▸ **WORK ORDER**:
Reproduce word for word the part of the text on Duras, Antelme and Mascolo that opens with the words containing "Duras waits for" and closes with "he is recovered.".

▸ **SELECTED EXTRACT**:
"""

Dionys Mascolo, 1916-1997, erstwhile philosophy student. He never took the examination, but wanted to be an intellectual. Mascolo finds a position doing odd-jobs for Gallimard, because of his college friend Michel Gallimard. Duras offers him a job with the Paper Allocation Agency. He will read manuscripts with her. From their first meeting, in November 1942, it is love. At this time, he lives with his mother.

Robert Antelme, 1917-90. Said by all to be an extraordinary man. Arrives in Paris in 1936. Studies Law. He meets Duras in the late 1930s, in 1938, I think. They fall in love. He is called up in 1938. They marry in September 1939 (Duras proposed). At the end of 1940, they move into 5 rue Saint-Benoît.

Duras and Antelme’s flat, 1943. They are married, and have become active in the Resistance (the MNPGD group). François Mitterand, the future president, lives for a while in the back bedroom. So, too, does Jacques Benet (an old schoolfriend of Antelme). Dionys Mascolo, Duras’s lover, visits everyday. Antelme has a lover too. Mascolo edits Combat, the Resistance magazine, working with Camus. He meets Edgar Morin at this time. With a few others, they form an irregular force, ready for action. They often meet in Antelme’s sister’s flat – this is Marie-Louise, who will die at Ravensbrück to whom The Human Race will be dedicated. Robert Antelme and then Marie-Louise are captured …

Duras waits for Robert’s return. Mascolo is with her. She is thin, lethargic. She is writing the pages eventually published as La Douleur (The War). Then, in May 1945, Robert is identified at Dachau. Mascolo and Beauchamp, another member of the Resistance, drive there. They bring him back to Paris. He is starving, on the brink of death. In the car, Robert talks and talks. A famous sentence, said to Mascolo: ‘When anyone talks to me of Christian charity, I shall say Dachau’.

They are all there at the flat to meet Robert Antelme. A doctor used to the effects of famine treats Robert, giving him serum first of all, and then introducing him gradually to food. By the end of June, he is recovered.

In 1944, Duras becomes a communist, joining the clandestine French Communist Party. She sells the party’s newspaper on Sunday morning. It is the party, for her, of the poor, of the pure. Every evening she goes out to spread the word, ringing doorbells, talking in cafes. Robert Antelme talks about his experiences. There are few references in the papers in this period to the persecution of the Jews. At the flat, Duras, Antelme and Mascolo speak of the persecution.

"""

▸ **EXTRACTED ENTRIES**:
"""

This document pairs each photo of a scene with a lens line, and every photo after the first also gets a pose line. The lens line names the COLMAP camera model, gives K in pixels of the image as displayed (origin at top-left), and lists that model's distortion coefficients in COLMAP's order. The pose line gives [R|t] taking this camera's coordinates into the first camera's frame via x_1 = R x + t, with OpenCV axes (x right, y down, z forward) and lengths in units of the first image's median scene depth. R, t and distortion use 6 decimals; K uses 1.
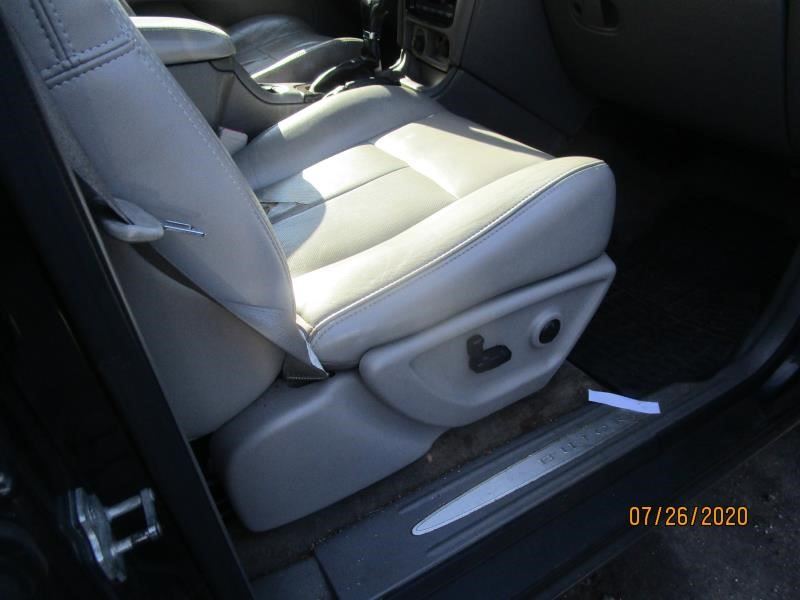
lens RADIAL K [[589.2, 0, 400.0], [0, 589.2, 300.0], [0, 0, 1]] dist [-0.006132, -0.000802]
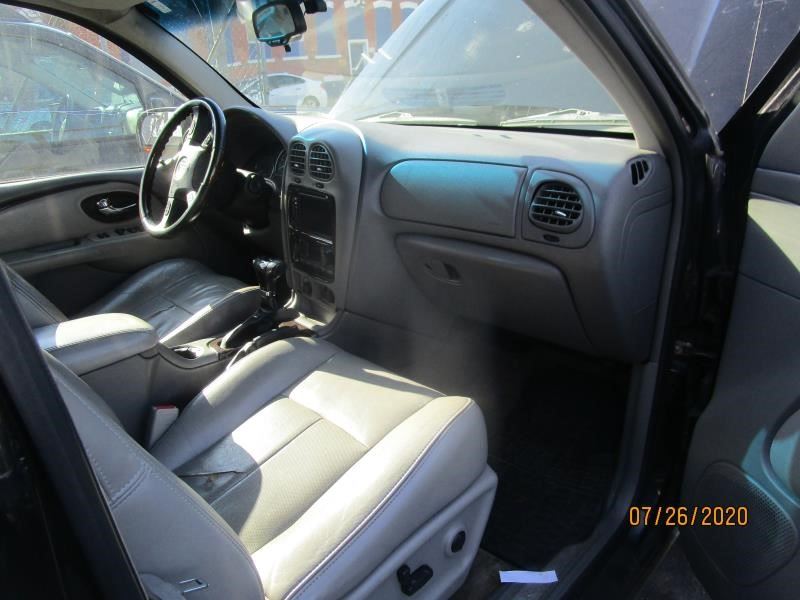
lens RADIAL K [[589.2, 0, 400.0], [0, 589.2, 300.0], [0, 0, 1]] dist [-0.006132, -0.000802]
pose [[0.970093, -0.145767, 0.194093, -0.027401], [0.185193, 0.961380, -0.203596, -0.167741], [-0.156919, 0.233451, 0.959623, -0.241594]]
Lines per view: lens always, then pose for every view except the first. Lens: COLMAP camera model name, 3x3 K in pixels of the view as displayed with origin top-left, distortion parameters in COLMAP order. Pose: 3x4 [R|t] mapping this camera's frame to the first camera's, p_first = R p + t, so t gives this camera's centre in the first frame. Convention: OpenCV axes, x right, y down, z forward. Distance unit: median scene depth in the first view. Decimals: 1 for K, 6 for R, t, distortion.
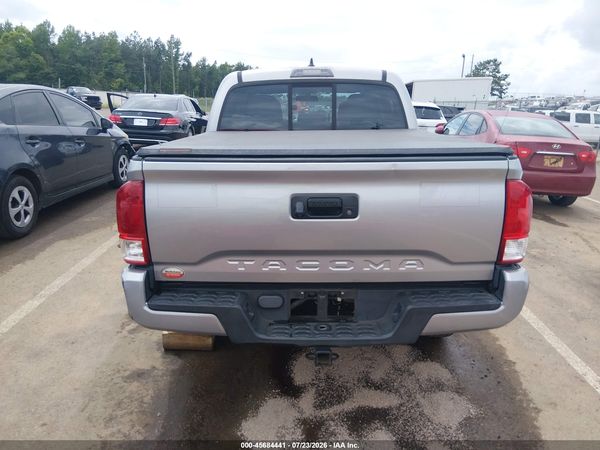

"""

▸ **FINAL ANSWER**:
Duras waits for Robert’s return. Mascolo is with her. She is thin, lethargic. She is writing the pages eventually published as La Douleur (The War). Then, in May 1945, Robert is identified at Dachau. Mascolo and Beauchamp, another member of the Resistance, drive there. They bring him back to Paris. He is starving, on the brink of death. In the car, Robert talks and talks. A famous sentence, said to Mascolo: ‘When anyone talks to me of Christian charity, I shall say Dachau’.

They are all there at the flat to meet Robert Antelme. A doctor used to the effects of famine treats Robert, giving him serum first of all, and then introducing him gradually to food. By the end of June, he is recovered.